Analysis and Conclusion (Part B)
Angle GFH: 61°
Angle IFH: 29°
Measured Length, arc EF: 2.0cm
Distance, E to F (km): 3600km
(distance EF)/circumference= (angle IFH )/(360°) 1/circumference= (angle IFH )/(360°(distance EF))
circumference= (360°(3600km) )/(29°) circumference= 44689.65km
%= (| actual circumference-ans.| )/(actual circumference) x 100%= (|40,000km-44689.65km|)/40,000km x 100
% Error = 11.7%
1) You can use this method that in Part B by assuming that the sun was so far off that its rays hit the earth in parallel lines. By making this assumption, that means all the sun rays running along the surface of the earth become nearly parallel. Also the assumption that the earth is shaped like a sphere is also necessary; though it is actually an oblate spheroid. Then by merely taking two reference points (cities) running along the same meridian (line of longitude) and measuring the distance between them, a radius value can be ascertained. Then during the summer solstice, when the tilt of the Earth’s axis is most inclined toward or away from the Sun, causing the Sun’s apparent position in the sky to reach its northernmost or southernmost extreme, measurements can be taken. A reading in one reference city, the sun will be directly overhead at noon on a particular day of the year.

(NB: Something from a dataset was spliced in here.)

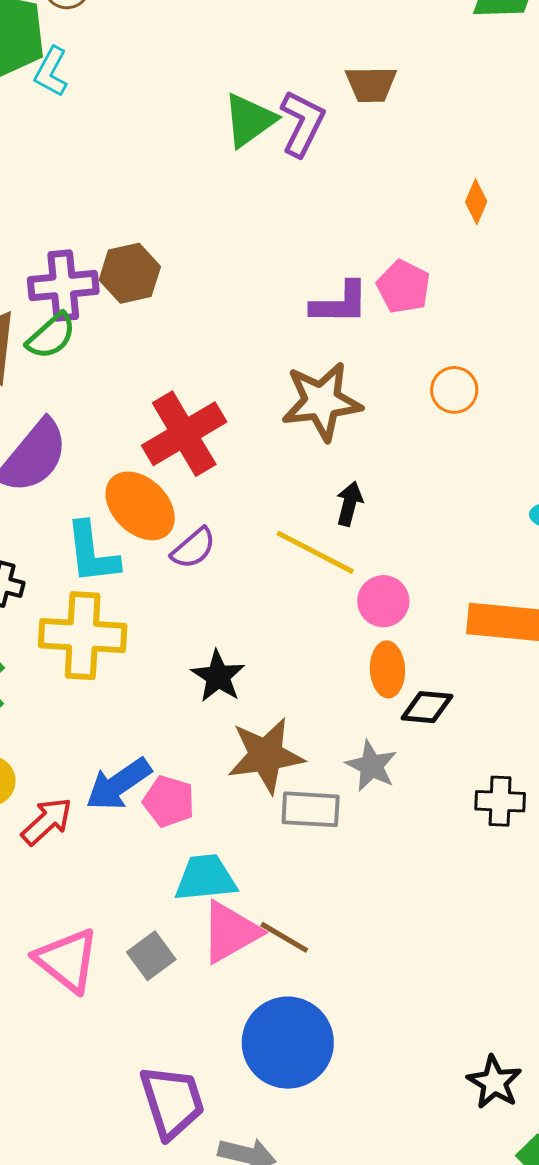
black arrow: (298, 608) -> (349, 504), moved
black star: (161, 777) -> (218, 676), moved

On that day at noon, vertical objects cast no shadow, and the reflection of the sun can be seen in bodies of water (i.e well). Then by measuring the angle of the shadow in the other reference city at noon on the same day when the sun was directly overhead; the angle of the shadow would be the same as the central angle of the “wedge” of the earth between city A and B. Finally by using the measurement from each city and plugging them into the mathematic relationships in Part B, an estimation of the earth’s circumference can be gained. However the problem with these measurement values is two assumptions have to be made in order for this method to be used. First the earth is not spherical and is an oblate spheroid; its shape varies from the equator to the poles and depending on the location of measurements, there can be a discrepancy between the values. Also the assumption that the sun rays are exactly parallel, which they are not; they are slightly skewed and this can result in inaccurate answers being ascertained. However surprisingly, even with these two fundamental flaws, Eratosthenes still managed to get a very accurate measurement of the earth’s circumference in the year 240 B.C.